**Task brief:** Extract each line of the material below that contains the string "which". Case counts.

**The data:**
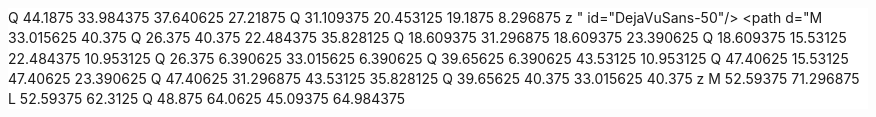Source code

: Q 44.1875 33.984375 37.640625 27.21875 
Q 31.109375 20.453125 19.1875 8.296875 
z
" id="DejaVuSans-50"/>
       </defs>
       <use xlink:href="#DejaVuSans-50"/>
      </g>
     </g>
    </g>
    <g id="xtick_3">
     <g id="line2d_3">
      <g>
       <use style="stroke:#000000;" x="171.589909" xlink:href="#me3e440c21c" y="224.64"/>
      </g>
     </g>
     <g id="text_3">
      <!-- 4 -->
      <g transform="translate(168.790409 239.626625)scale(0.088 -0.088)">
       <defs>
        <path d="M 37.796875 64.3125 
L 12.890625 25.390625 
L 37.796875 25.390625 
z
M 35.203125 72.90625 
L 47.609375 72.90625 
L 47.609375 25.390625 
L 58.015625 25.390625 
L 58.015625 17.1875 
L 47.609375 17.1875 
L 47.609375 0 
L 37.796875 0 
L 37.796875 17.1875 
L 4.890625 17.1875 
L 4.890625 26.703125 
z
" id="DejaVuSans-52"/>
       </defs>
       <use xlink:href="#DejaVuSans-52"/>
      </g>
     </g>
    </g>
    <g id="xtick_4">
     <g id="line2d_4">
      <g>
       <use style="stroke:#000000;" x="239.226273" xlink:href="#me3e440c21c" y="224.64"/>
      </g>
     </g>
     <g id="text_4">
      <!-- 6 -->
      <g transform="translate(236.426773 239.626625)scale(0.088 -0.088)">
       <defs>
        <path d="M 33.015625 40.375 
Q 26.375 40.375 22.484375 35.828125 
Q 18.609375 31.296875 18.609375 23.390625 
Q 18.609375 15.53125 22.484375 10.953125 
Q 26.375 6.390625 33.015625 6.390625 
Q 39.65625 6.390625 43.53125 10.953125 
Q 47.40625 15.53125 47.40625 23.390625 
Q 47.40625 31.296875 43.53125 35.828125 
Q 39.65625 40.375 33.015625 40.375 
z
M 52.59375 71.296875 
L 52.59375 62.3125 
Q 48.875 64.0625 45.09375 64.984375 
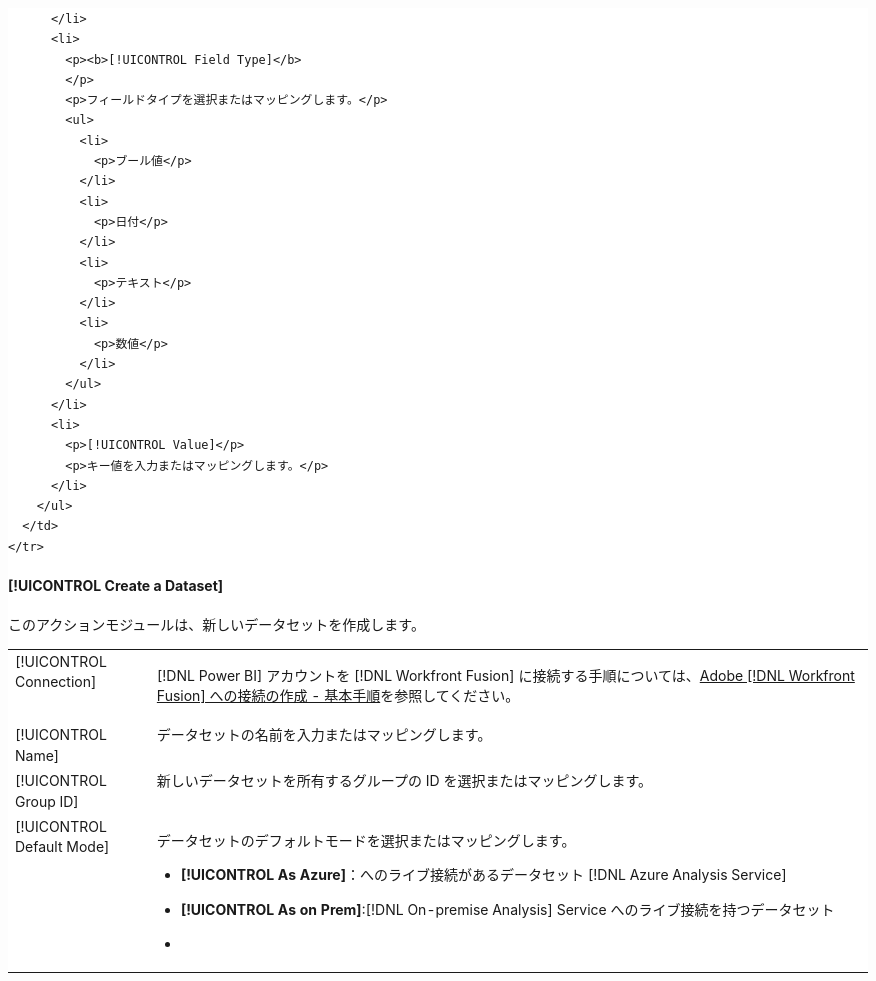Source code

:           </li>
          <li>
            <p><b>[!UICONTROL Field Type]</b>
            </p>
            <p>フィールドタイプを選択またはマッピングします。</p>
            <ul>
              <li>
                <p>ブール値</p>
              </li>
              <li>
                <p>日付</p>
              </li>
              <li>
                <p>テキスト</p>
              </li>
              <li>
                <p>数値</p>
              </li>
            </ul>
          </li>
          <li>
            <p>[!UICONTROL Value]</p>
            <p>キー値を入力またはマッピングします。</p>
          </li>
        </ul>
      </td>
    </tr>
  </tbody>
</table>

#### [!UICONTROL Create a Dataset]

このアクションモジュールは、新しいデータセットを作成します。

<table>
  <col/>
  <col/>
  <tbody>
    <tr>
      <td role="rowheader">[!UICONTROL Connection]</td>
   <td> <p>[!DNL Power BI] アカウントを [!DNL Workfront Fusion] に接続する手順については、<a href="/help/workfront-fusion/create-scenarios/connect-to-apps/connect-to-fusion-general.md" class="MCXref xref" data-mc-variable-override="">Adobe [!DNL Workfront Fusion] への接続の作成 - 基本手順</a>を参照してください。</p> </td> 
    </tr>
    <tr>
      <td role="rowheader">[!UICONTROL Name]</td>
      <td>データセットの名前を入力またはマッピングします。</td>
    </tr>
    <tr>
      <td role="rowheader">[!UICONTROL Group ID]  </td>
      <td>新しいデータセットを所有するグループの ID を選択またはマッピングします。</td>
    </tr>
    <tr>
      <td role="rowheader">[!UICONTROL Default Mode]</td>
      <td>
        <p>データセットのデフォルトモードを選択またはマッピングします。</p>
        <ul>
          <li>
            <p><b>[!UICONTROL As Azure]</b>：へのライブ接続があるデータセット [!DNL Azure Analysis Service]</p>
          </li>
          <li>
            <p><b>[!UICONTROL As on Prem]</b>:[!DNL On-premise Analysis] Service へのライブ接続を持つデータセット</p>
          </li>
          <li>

==

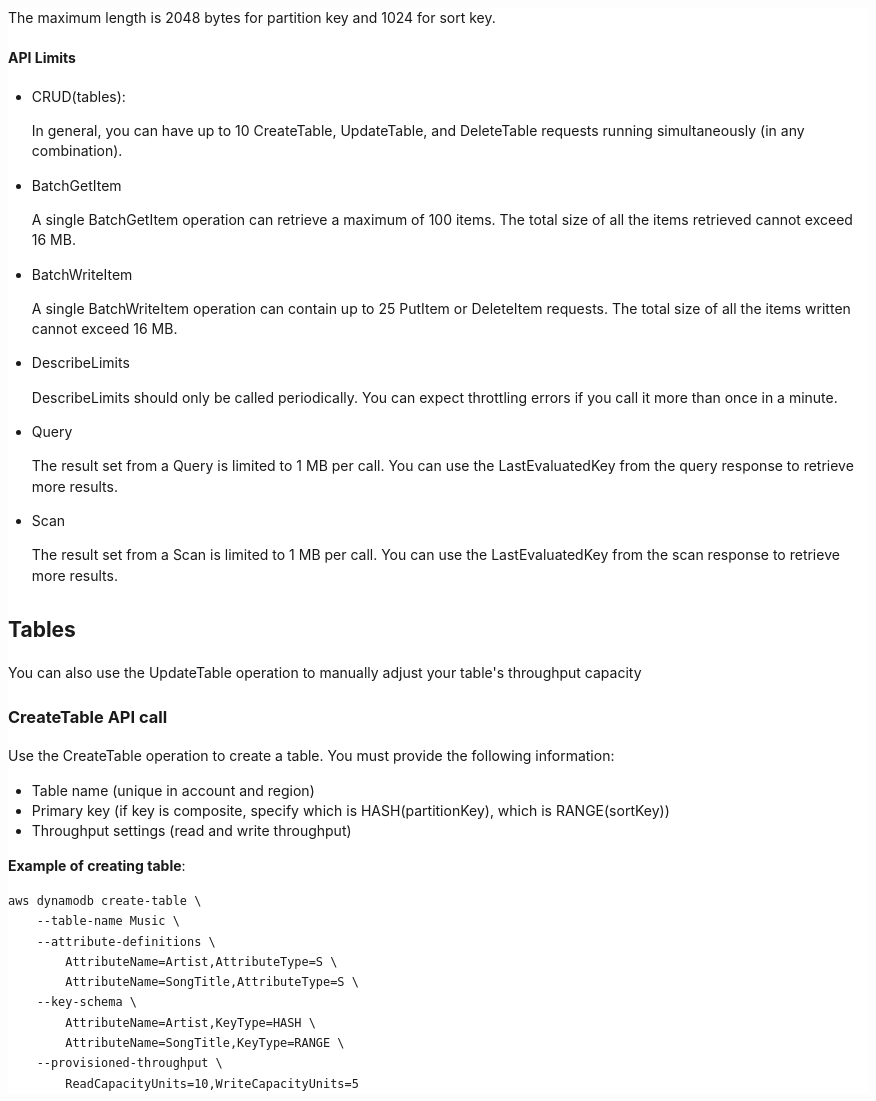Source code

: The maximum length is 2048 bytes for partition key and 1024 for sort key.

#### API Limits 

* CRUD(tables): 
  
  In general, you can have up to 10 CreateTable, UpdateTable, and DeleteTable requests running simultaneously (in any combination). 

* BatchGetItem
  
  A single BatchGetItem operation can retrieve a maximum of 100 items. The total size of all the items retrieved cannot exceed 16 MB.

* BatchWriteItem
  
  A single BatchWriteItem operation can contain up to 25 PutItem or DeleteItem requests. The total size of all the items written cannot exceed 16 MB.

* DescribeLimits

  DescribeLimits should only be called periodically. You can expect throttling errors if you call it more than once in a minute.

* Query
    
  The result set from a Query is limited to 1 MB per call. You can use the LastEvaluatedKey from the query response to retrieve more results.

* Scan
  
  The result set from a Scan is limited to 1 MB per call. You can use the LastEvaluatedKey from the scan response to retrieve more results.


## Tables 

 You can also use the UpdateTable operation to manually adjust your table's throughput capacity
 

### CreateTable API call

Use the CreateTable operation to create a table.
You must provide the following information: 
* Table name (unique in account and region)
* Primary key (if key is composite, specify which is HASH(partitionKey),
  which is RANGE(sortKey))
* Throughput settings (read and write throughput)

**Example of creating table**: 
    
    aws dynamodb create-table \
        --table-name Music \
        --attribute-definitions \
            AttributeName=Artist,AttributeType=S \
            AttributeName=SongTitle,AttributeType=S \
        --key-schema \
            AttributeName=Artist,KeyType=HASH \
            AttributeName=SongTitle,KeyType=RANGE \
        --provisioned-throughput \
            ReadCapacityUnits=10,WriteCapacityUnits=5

**Result of this exercise:**
* Primary key (if key is composite, specify which is HASH(partitionKey),
  which is RANGE(sortKey))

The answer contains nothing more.